* _What the exercise asks_:
Copy out each line of the material below that contains the word "pink".

━━ Records for the exercise

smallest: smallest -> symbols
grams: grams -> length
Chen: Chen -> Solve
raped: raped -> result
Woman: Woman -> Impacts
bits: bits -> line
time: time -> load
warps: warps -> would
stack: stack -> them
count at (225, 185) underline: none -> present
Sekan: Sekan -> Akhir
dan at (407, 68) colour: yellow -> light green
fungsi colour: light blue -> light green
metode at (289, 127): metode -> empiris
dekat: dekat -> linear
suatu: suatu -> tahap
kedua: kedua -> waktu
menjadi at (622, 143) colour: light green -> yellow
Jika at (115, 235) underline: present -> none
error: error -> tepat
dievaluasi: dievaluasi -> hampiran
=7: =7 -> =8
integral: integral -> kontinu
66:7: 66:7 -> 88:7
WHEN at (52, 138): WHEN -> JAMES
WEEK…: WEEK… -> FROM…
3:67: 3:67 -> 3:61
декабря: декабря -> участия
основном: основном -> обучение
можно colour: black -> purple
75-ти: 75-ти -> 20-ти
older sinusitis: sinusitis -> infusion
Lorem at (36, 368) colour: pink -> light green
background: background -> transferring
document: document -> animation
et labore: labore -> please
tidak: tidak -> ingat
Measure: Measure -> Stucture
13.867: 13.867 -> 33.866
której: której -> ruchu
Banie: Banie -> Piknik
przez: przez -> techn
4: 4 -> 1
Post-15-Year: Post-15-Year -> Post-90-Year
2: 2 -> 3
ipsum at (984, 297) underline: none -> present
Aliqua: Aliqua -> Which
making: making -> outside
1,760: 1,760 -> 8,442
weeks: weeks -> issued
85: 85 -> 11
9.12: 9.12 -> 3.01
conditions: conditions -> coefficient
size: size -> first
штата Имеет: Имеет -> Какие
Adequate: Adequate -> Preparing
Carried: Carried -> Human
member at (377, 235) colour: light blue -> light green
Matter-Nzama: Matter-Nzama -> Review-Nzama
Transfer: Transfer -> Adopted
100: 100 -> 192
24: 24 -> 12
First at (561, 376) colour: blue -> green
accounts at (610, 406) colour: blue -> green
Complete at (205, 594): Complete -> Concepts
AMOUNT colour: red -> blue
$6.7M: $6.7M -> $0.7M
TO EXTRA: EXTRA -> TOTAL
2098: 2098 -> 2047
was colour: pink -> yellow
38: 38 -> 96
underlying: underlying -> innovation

━━━━

* _The reply_:
Lorem at (36, 368) colour: pink -> light green
was colour: pink -> yellow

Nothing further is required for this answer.